**REQUIREMENT**
Copy every line of text in the data below character for character, leaving out the pictures.

**INPUT DATA**

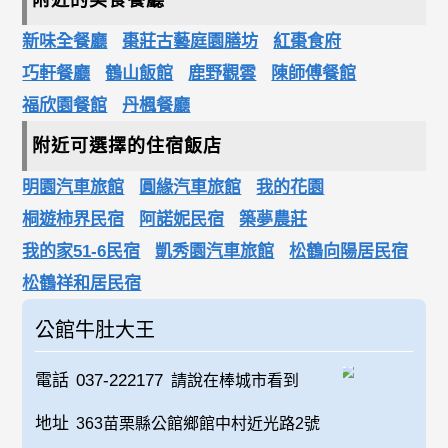
附近的美食餐廳
新味全餐廳
棗莊古藝庭園膳坊
紅棗食府
巧軒餐廳
鶴山飯館
鹿野觀雲
陳師傅餐館
福欣園餐館
丹楓餐廳
附近可選擇的住宿飯店
明園汽車旅館
圓緣汽車旅館
我的花園
桐遊柿界民宿
阿諾妮民宿
築夢農莊
我的家51-6民宿
凱秀園汽車旅館
松鶴向陽居民宿
松鶴祥和居民宿
公館牛肚大王
電話
037-222177
請說在棒城市看到
地址
363苗栗縣公館鄉館中村近光路2號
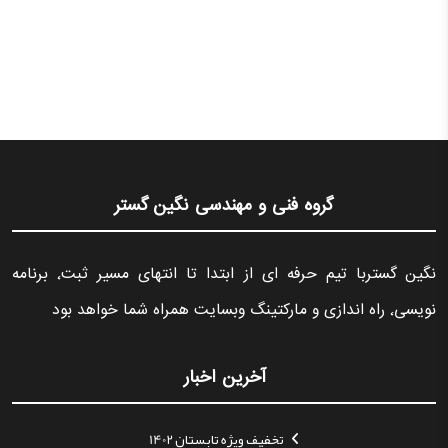
گروه فنی و مهندسی نگین گستر
نگین گستربا تیم حرفه ای از ابتدا تا انتهای مسیر ثبت٬ برنامه
نویسی٬ راه اندازی و مارکتینگ وبسایت همراه شما خواهد بود
آخرین اخبار
تخفیف ویژه تابستان 1402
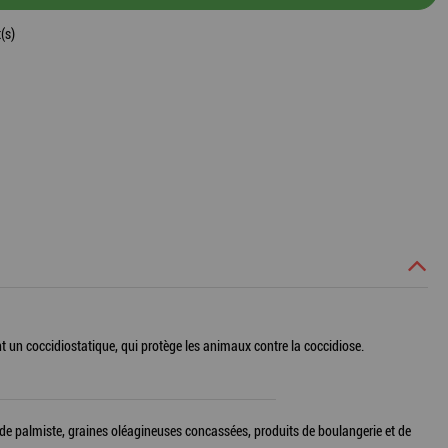
(s)
nt un coccidiostatique, qui protège les animaux contre la coccidiose.
on de palmiste, graines oléagineuses concassées, produits de boulangerie et de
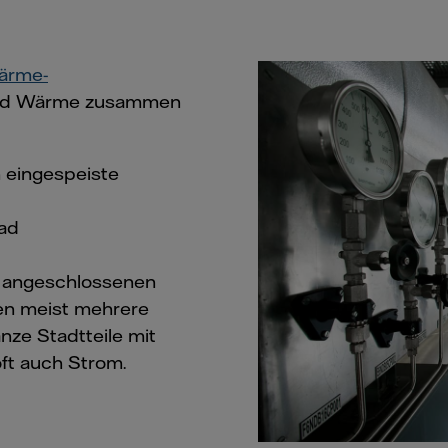
Wärme-
 und Wärme zusammen
 eingespeiste
ad
e angeschlossenen
en meist mehrere
ze Stadtteile mit
ft auch Strom.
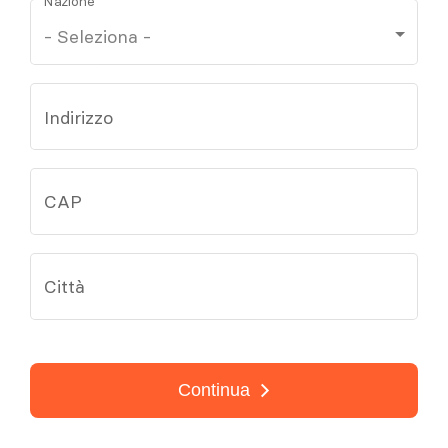
Nazione
Indirizzo
CAP
Città
Continua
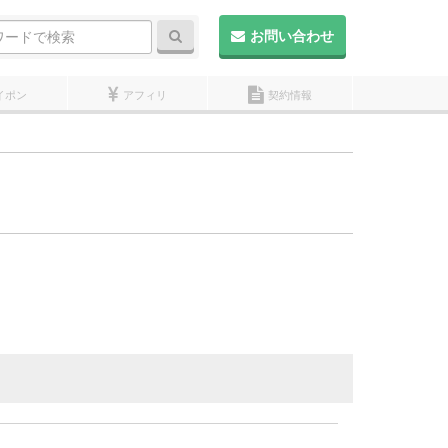
検索
お問い合わせ
イポン
アフィリ
契約情報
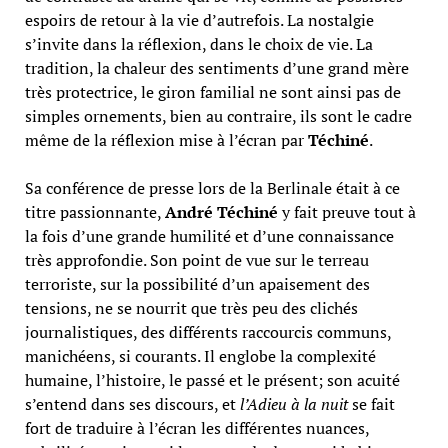
espoirs de retour à la vie d’autrefois. La nostalgie
s’invite dans la réflexion, dans le choix de vie. La
tradition, la chaleur des sentiments d’une grand mère
très protectrice, le giron familial ne sont ainsi pas de
simples ornements, bien au contraire, ils sont le cadre
même de la réflexion mise à l’écran par
Téchiné
.
Sa conférence de presse lors de la Berlinale était à ce
titre passionnante,
André Téchiné
y fait preuve tout à
la fois d’une grande humilité et d’une connaissance
très approfondie. Son point de vue sur le terreau
terroriste, sur la possibilité d’un apaisement des
tensions, ne se nourrit que très peu des clichés
journalistiques, des différents raccourcis communs,
manichéens, si courants. Il englobe la complexité
humaine, l’histoire, le passé et le présent; son acuité
s’entend dans ses discours, et
l’Adieu à la nuit
se fait
fort de traduire à l’écran les différentes nuances,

**EXERCISE SOLUTION**
附近的美食餐廳
新味全餐廳
棗莊古藝庭園膳坊
紅棗食府
巧軒餐廳
鶴山飯館
鹿野觀雲
陳師傅餐館
福欣園餐館
丹楓餐廳
附近可選擇的住宿飯店
明園汽車旅館
圓緣汽車旅館
我的花園
桐遊柿界民宿
阿諾妮民宿
築夢農莊
我的家51-6民宿
凱秀園汽車旅館
松鶴向陽居民宿
松鶴祥和居民宿
公館牛肚大王
電話
037-222177
請說在棒城市看到
地址
363苗栗縣公館鄉館中村近光路2號
گروه فنی و مهندسی نگین گستر
نگین گستربا تیم حرفه ای از ابتدا تا انتهای مسیر ثبت٬ برنامه
نویسی٬ راه اندازی و مارکتینگ وبسایت همراه شما خواهد بود
آخرین اخبار
تخفیف ویژه تابستان 1402
(s)
nt un coccidiostatique, qui protège les animaux contre la coccidiose.
on de palmiste, graines oléagineuses concassées, produits de boulangerie et de
Wärme-
 und Wärme zusammen
 eingespeiste
ad
e angeschlossenen
en meist mehrere
ze Stadtteile mit
ft auch Strom.
Nazione
Indirizzo
CAP
Città
Continua
検索
お問い合わせ
イポン
アフィリ
契約情報
espoirs de retour à la vie d’autrefois. La nostalgie
s’invite dans la réflexion, dans le choix de vie. La
tradition, la chaleur des sentiments d’une grand mère
très protectrice, le giron familial ne sont ainsi pas de
simples ornements, bien au contraire, ils sont le cadre
même de la réflexion mise à l’écran par
Téchiné
.
Sa conférence de presse lors de la Berlinale était à ce
titre passionnante,
André Téchiné
y fait preuve tout à
la fois d’une grande humilité et d’une connaissance
très approfondie. Son point de vue sur le terreau
terroriste, sur la possibilité d’un apaisement des
tensions, ne se nourrit que très peu des clichés
journalistiques, des différents raccourcis communs,
manichéens, si courants. Il englobe la complexité
humaine, l’histoire, le passé et le présent; son acuité
s’entend dans ses discours, et
l’Adieu à la nuit
se fait
fort de traduire à l’écran les différentes nuances,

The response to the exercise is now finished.